И стала Яся дудеть на все лады. И слезы покатились по ее щекам, когда вспомнила она закат и свой полет на Вихре вчерашний. И Зельдину колыбельную вспомнить попыталась.
— Мег, люблю я его… И Вихрю. И Тихомиру… Там моя жизнь, и сомневаться теперь не об чем…
Мег лапой голову мыла.
— Ты вечно разводишь демагогию, — отвечала она. — Только не признаешься никому.
— Да ведь не бывает так, чтобы любить что-то вот сразу, с первого взгляда, и навсегда.
— Я тебя с первого взгляда невзлюбила, и правильно.
Яся расхохоталась.
— Ну да, невзлюбила. Всюду за мной таскаешься. Даже в Тридевятое.
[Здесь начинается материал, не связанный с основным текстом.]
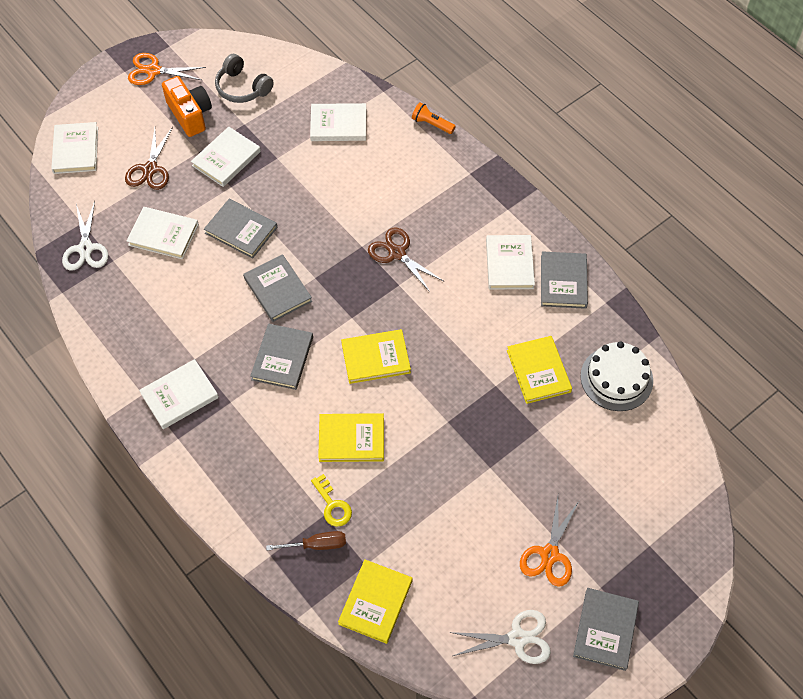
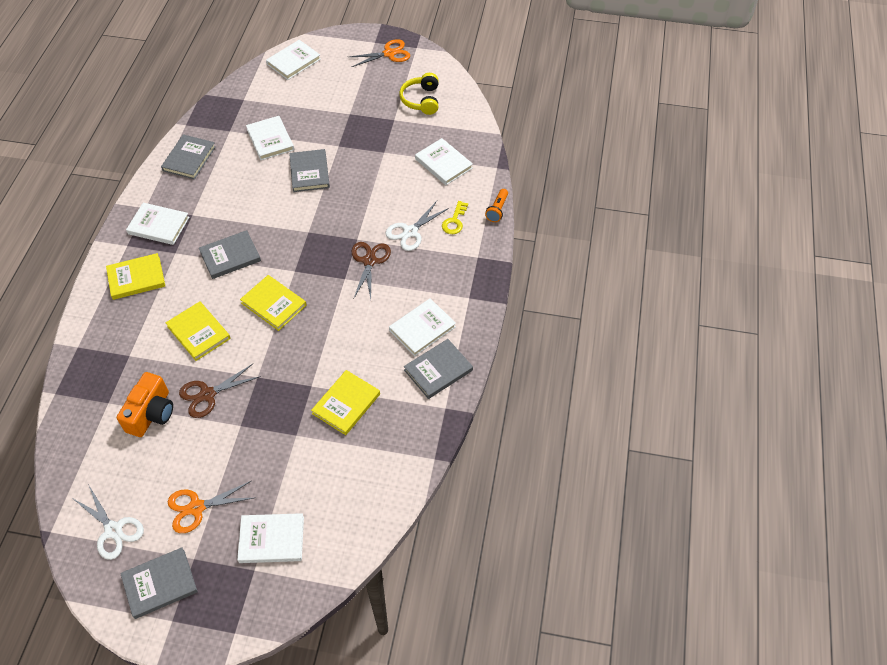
camera: 50 degrees right, 5 degrees down
(85, 248) = (226, 113): white scissors -> white scissors (410, 232)
(150, 169) = (313, 102): brown scissors -> brown scissors (207, 394)
(153, 71) = (389, 53): orange scissors -> orange scissors turned 105 degrees clockwise
(190, 114) = (374, 91): orange camera -> orange camera (151, 413)
(226, 158) = (358, 129): white book -> white book (271, 539)
(242, 87) = (421, 100): grey headphones -> yellow headphones
(278, 290) = (281, 220): grey book -> grey book (189, 159)
(317, 544) = (103, 366): brown screwdriver -> none
(333, 505) = (139, 355): yellow key -> yellow key (454, 221)
(375, 602) = (83, 426): yellow book -> yellow book (136, 278)
(432, 124) = (497, 210): orange flashlight -> orange flashlight turned 150 degrees counterclockwise
(616, 378) = (383, 457): white cake -> none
Кошка Мег не удостоила Ясю ответом. Выгнула спину лениво.
— Полюбить и невзлюбить — дело разное. Ладно, давай перо попробуем. Как думаешь, если я жар-птицу позову, прилетит она?
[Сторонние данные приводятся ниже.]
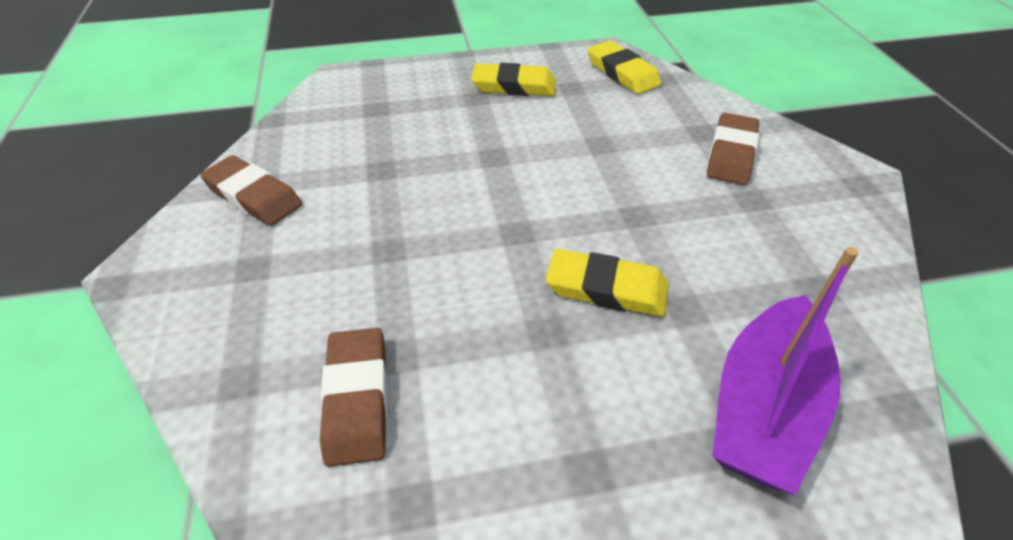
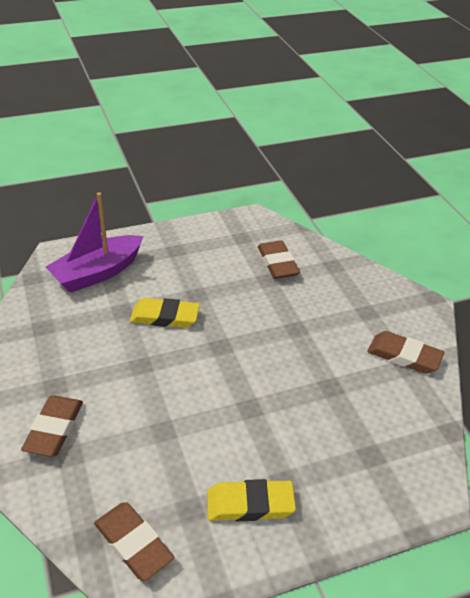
camera: 170 degrees right, 5 degrees down
(622, 73) = (133, 543): yellow eraser -> brown eraser
(763, 408) = (97, 273): purple boat -> purple boat turned 150 degrees counterclockwise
— Балкон открой, — посоветовала кошка Мег.
Яся кошку послушалась — Вещему Олегу в прошлый раз было трудно — вышла на балкон и прошептала:
— С добром. Как Иван. «Когда в пропасть шагнешь…» Жар-птица, помощь мне твоя нужна! Прошу!
Сжала перо со всех сил, жмурясь. Ничего не произошло.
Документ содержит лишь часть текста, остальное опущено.